The base workflow acts as the default knowledge base for your app and provides the basic structure for indexing your data. It gives you a "head start" when working with your data — by pre-indexing your inputs for search and by providing a default embedding for your custom models.
Baseline
A model used as a reference point for comparing how well another model (typically, a more complex one) is performing. Baseline models help developers quantify the minimal expected performance that a new model must achieve to be useful.
Batch
The set of examples used in one iteration (that is, one gradient update) of model training.
Batch Inference
Asynchronous process that is executing predictions based on existing models and observations, and then stores the output.
Batch Size
The number of training examples utilized in one iteration.
Bayes's Theorem
A famous theorem used by statisticians to describe the probability of an event based on prior knowledge of conditions that might be related to an occurrence.
Bias
When an Al algorithm produces results that are systemically prejudiced due to erroneous assumptions in the machine learning process.
It occurs when the scope of your training data is too narrow.
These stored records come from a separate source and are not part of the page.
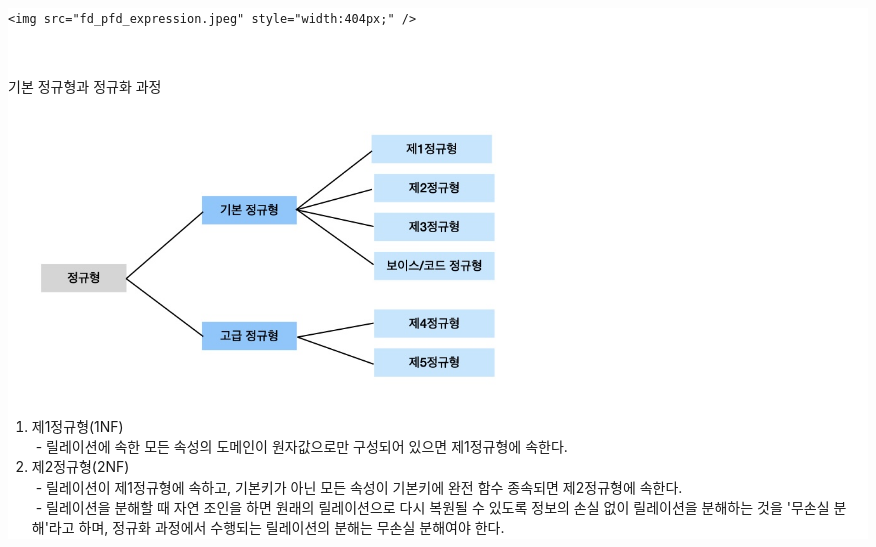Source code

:     <img src="fd_pfd_expression.jpeg" style="width:404px;" />
</div>
<br>

기본 정규형과 정규화 과정<br>

<img src="nf_types.jpeg" style="width:523px;" /><br>

1. 제1정규형(1NF)<br>
&nbsp;-&nbsp;릴레이션에 속한 모든 속성의 도메인이 원자값으로만 구성되어 있으면 제1정규형에 속한다.<br>
2. 제2정규형(2NF)<br>
&nbsp;-&nbsp;릴레이션이 제1정규형에 속하고, 기본키가 아닌 모든 속성이 기본키에 완전 함수 종속되면 제2정규형에 속한다.<br>
&nbsp;-&nbsp;릴레이션을 분해할 때 자연 조인을 하면 원래의 릴레이션으로 다시 복원될 수 있도록 정보의 손실 없이 릴레이션을 분해하는 것을 '무손실 분해'라고 하며, 정규화 과정에서 수행되는 릴레이션의 분해는 무손실 분해여야 한다.<br>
If you only see green apples, you’ll assume that all apples are green and think red apples are another kind of fruit. If the training data contains only a small number of examples, it’ll react accordingly, taking it as truth. Small datasets make for a smaller worldview.
Big Data
Big data refers to data that is so large, fast or complex that it's difficult or impossible to process using traditional methods.
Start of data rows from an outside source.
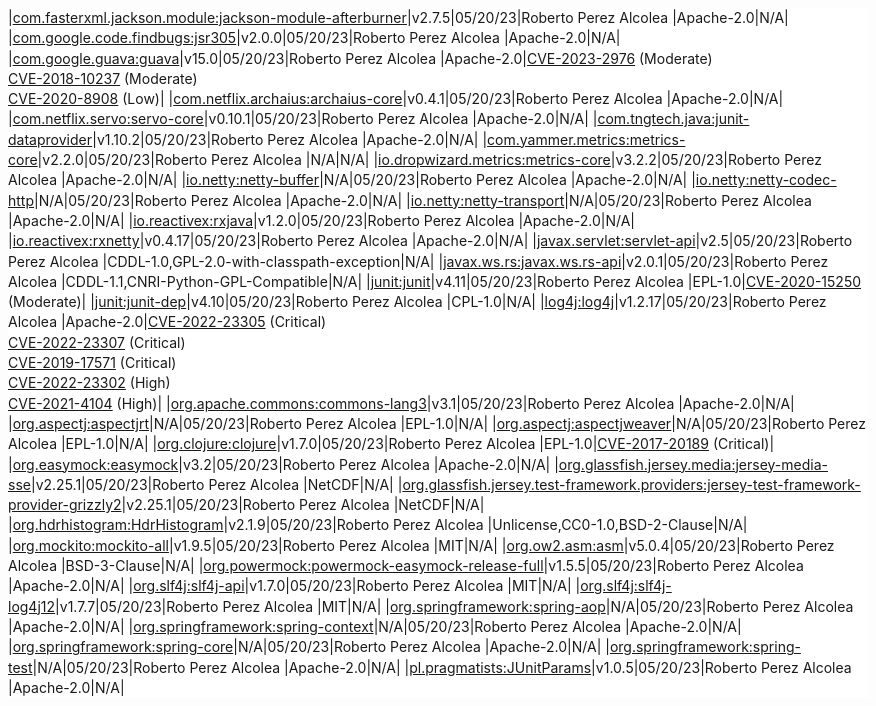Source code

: |[com.fasterxml.jackson.module:jackson-module-afterburner](https://github.com/FasterXML/jackson-modules-base)|v2.7.5|05/20/23|Roberto Perez Alcolea |Apache-2.0|N/A|
|[com.google.code.findbugs:jsr305](http://findbugs.sourceforge.net/)|v2.0.0|05/20/23|Roberto Perez Alcolea |Apache-2.0|N/A|
|[com.google.guava:guava](https://github.com/google/guava)|v15.0|05/20/23|Roberto Perez Alcolea |Apache-2.0|[CVE-2023-2976](https://github.com/advisories/GHSA-7g45-4rm6-3mm3) (Moderate)<br/>[CVE-2018-10237](https://github.com/advisories/GHSA-mvr2-9pj6-7w5j) (Moderate)<br/>[CVE-2020-8908](https://github.com/advisories/GHSA-5mg8-w23w-74h3) (Low)|
|[com.netflix.archaius:archaius-core](https://github.com/Netflix/archaius)|v0.4.1|05/20/23|Roberto Perez Alcolea |Apache-2.0|N/A|
|[com.netflix.servo:servo-core](https://github.com/Netflix/servo)|v0.10.1|05/20/23|Roberto Perez Alcolea |Apache-2.0|N/A|
|[com.tngtech.java:junit-dataprovider](https://github.com/TNG/junit-dataprovider)|v1.10.2|05/20/23|Roberto Perez Alcolea |Apache-2.0|N/A|
|[com.yammer.metrics:metrics-core]()|v2.2.0|05/20/23|Roberto Perez Alcolea |N/A|N/A|
|[io.dropwizard.metrics:metrics-core](https://metrics.dropwizard.io)|v3.2.2|05/20/23|Roberto Perez Alcolea |Apache-2.0|N/A|
|[io.netty:netty-buffer](http://netty.io/)|N/A|05/20/23|Roberto Perez Alcolea |Apache-2.0|N/A|
|[io.netty:netty-codec-http](http://netty.io/)|N/A|05/20/23|Roberto Perez Alcolea |Apache-2.0|N/A|
|[io.netty:netty-transport](https://netty.io/)|N/A|05/20/23|Roberto Perez Alcolea |Apache-2.0|N/A|
|[io.reactivex:rxjava](https://github.com/ReactiveX/RxJava)|v1.2.0|05/20/23|Roberto Perez Alcolea |Apache-2.0|N/A|
|[io.reactivex:rxnetty](https://github.com/ReactiveX/RxNetty)|v0.4.17|05/20/23|Roberto Perez Alcolea |Apache-2.0|N/A|
|[javax.servlet:servlet-api]()|v2.5|05/20/23|Roberto Perez Alcolea |CDDL-1.0,GPL-2.0-with-classpath-exception|N/A|
|[javax.ws.rs:javax.ws.rs-api](http://jax-rs-spec.java.net)|v2.0.1|05/20/23|Roberto Perez Alcolea |CDDL-1.1,CNRI-Python-GPL-Compatible|N/A|
|[junit:junit](http://junit.org)|v4.11|05/20/23|Roberto Perez Alcolea |EPL-1.0|[CVE-2020-15250](https://github.com/advisories/GHSA-269g-pwp5-87pp) (Moderate)|
|[junit:junit-dep](http://junit.org)|v4.10|05/20/23|Roberto Perez Alcolea |CPL-1.0|N/A|
|[log4j:log4j](http://logging.apache.org/log4j/1.2/)|v1.2.17|05/20/23|Roberto Perez Alcolea |Apache-2.0|[CVE-2022-23305](https://github.com/advisories/GHSA-65fg-84f6-3jq3) (Critical)<br/>[CVE-2022-23307](https://github.com/advisories/GHSA-f7vh-qwp3-x37m) (Critical)<br/>[CVE-2019-17571](https://github.com/advisories/GHSA-2qrg-x229-3v8q) (Critical)<br/>[CVE-2022-23302](https://github.com/advisories/GHSA-w9p3-5cr8-m3jj) (High)<br/>[CVE-2021-4104](https://github.com/advisories/GHSA-fp5r-v3w9-4333) (High)|
|[org.apache.commons:commons-lang3](http://commons.apache.org/proper/commons-lang/)|v3.1|05/20/23|Roberto Perez Alcolea |Apache-2.0|N/A|
|[org.aspectj:aspectjrt](http://www.aspectj.org)|N/A|05/20/23|Roberto Perez Alcolea |EPL-1.0|N/A|
|[org.aspectj:aspectjweaver](http://www.aspectj.org)|N/A|05/20/23|Roberto Perez Alcolea |EPL-1.0|N/A|
|[org.clojure:clojure](http://clojure.org/)|v1.7.0|05/20/23|Roberto Perez Alcolea |EPL-1.0|[CVE-2017-20189](https://github.com/advisories/GHSA-jgxc-8mwq-9xqw) (Critical)|
|[org.easymock:easymock](http://easymock.org)|v3.2|05/20/23|Roberto Perez Alcolea |Apache-2.0|N/A|
|[org.glassfish.jersey.media:jersey-media-sse]()|v2.25.1|05/20/23|Roberto Perez Alcolea |NetCDF|N/A|
|[org.glassfish.jersey.test-framework.providers:jersey-test-framework-provider-grizzly2]()|v2.25.1|05/20/23|Roberto Perez Alcolea |NetCDF|N/A|
|[org.hdrhistogram:HdrHistogram](http://hdrhistogram.github.io/HdrHistogram/)|v2.1.9|05/20/23|Roberto Perez Alcolea |Unlicense,CC0-1.0,BSD-2-Clause|N/A|
|[org.mockito:mockito-all](http://www.mockito.org)|v1.9.5|05/20/23|Roberto Perez Alcolea |MIT|N/A|
|[org.ow2.asm:asm](http://asm.ow2.io/)|v5.0.4|05/20/23|Roberto Perez Alcolea |BSD-3-Clause|N/A|
|[org.powermock:powermock-easymock-release-full]()|v1.5.5|05/20/23|Roberto Perez Alcolea |Apache-2.0|N/A|
|[org.slf4j:slf4j-api](http://www.slf4j.org)|v1.7.0|05/20/23|Roberto Perez Alcolea |MIT|N/A|
|[org.slf4j:slf4j-log4j12](http://www.slf4j.org)|v1.7.7|05/20/23|Roberto Perez Alcolea |MIT|N/A|
|[org.springframework:spring-aop](https://github.com/spring-projects/spring-framework)|N/A|05/20/23|Roberto Perez Alcolea |Apache-2.0|N/A|
|[org.springframework:spring-context](https://github.com/spring-projects/spring-framework)|N/A|05/20/23|Roberto Perez Alcolea |Apache-2.0|N/A|
|[org.springframework:spring-core](https://github.com/spring-projects/spring-framework)|N/A|05/20/23|Roberto Perez Alcolea |Apache-2.0|N/A|
|[org.springframework:spring-test](https://github.com/spring-projects/spring-framework)|N/A|05/20/23|Roberto Perez Alcolea |Apache-2.0|N/A|
|[pl.pragmatists:JUnitParams](https://github.com/Pragmatists/JUnitParams)|v1.0.5|05/20/23|Roberto Perez Alcolea |Apache-2.0|N/A|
Binary Classification/Mutually Exclusive
The task of classifying elements of a set into two groups on the basis of a classification rule i.e. a model that evaluates email messages and outputs either spam or not spam is a binary classifier.
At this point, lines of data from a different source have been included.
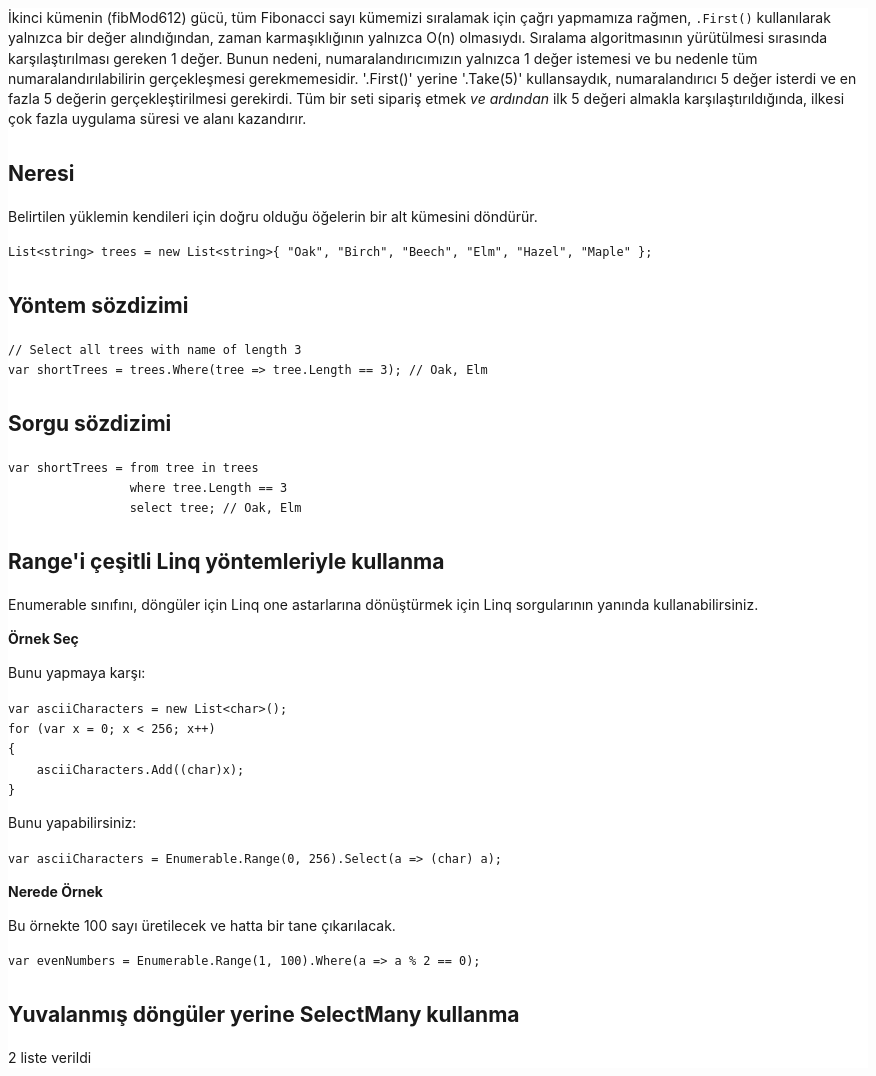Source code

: İkinci kümenin (fibMod612) gücü, tüm Fibonacci sayı kümemizi sıralamak için çağrı yapmamıza rağmen, `.First()` kullanılarak yalnızca bir değer alındığından, zaman karmaşıklığının yalnızca O(n) olmasıydı. Sıralama algoritmasının yürütülmesi sırasında karşılaştırılması gereken 1 değer. Bunun nedeni, numaralandırıcımızın yalnızca 1 değer istemesi ve bu nedenle tüm numaralandırılabilirin gerçekleşmesi gerekmemesidir. '.First()' yerine '.Take(5)' kullansaydık, numaralandırıcı 5 değer isterdi ve en fazla 5 değerin gerçekleştirilmesi gerekirdi. Tüm bir seti sipariş etmek *ve ardından* ilk 5 değeri almakla karşılaştırıldığında, ilkesi çok fazla uygulama süresi ve alanı kazandırır.



## Neresi
Belirtilen yüklemin kendileri için doğru olduğu öğelerin bir alt kümesini döndürür.

    List<string> trees = new List<string>{ "Oak", "Birch", "Beech", "Elm", "Hazel", "Maple" };

## Yöntem sözdizimi

    // Select all trees with name of length 3
    var shortTrees = trees.Where(tree => tree.Length == 3); // Oak, Elm

## Sorgu sözdizimi

    var shortTrees = from tree in trees
                     where tree.Length == 3
                     select tree; // Oak, Elm


## Range'i çeşitli Linq yöntemleriyle kullanma
Enumerable sınıfını, döngüler için Linq one astarlarına dönüştürmek için Linq sorgularının yanında kullanabilirsiniz.

**Örnek Seç**

Bunu yapmaya karşı:


    var asciiCharacters = new List<char>();
    for (var x = 0; x < 256; x++)
    {
        asciiCharacters.Add((char)x);
    }

Bunu yapabilirsiniz:

    var asciiCharacters = Enumerable.Range(0, 256).Select(a => (char) a);


**Nerede Örnek**

Bu örnekte 100 sayı üretilecek ve hatta bir tane çıkarılacak.

    var evenNumbers = Enumerable.Range(1, 100).Where(a => a % 2 == 0);



## Yuvalanmış döngüler yerine SelectMany kullanma
2 liste verildi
Mutual exclusivity means the outcomes are disjoint if they cannot both be true. When classes are referred to as “mutually exclusive,” this means that the neural network will only predict an input as a single concept, and no other classes or concepts.
In this case, there is no intersection between any of the classes for a model. For instance, a network may classify an image as a cat or dog, but not both. If the goal of a model is to recognize only ONE concept for an input, making the concepts in your model mutually exclusive will give you stronger, more accurate predictions.
Black Box Al
An Al system whose inputs and operations are not visible to the user. A black box, in a general sense, is an impenetrable system.
Boosting
A machine learning technique that iteratively combines a set of simple and not very accurate classifiers (referred to as "weak" classifiers) into a classifier with high accuracy (a "strong" classifier) by upweighting the examples that the model is currently misclassifying.
Bootstrapping
Bootstrapping is any test or metric that uses random sampling with replacement and falls under the broader class of resampling methods. Bootstrapping assigns measures of accuracy (bias, variance, confidence intervals, prediction error, etc.) to sample estimates.
Bounding Box
In an image, the (x, y) coordinates of a rectangle around an area of interest.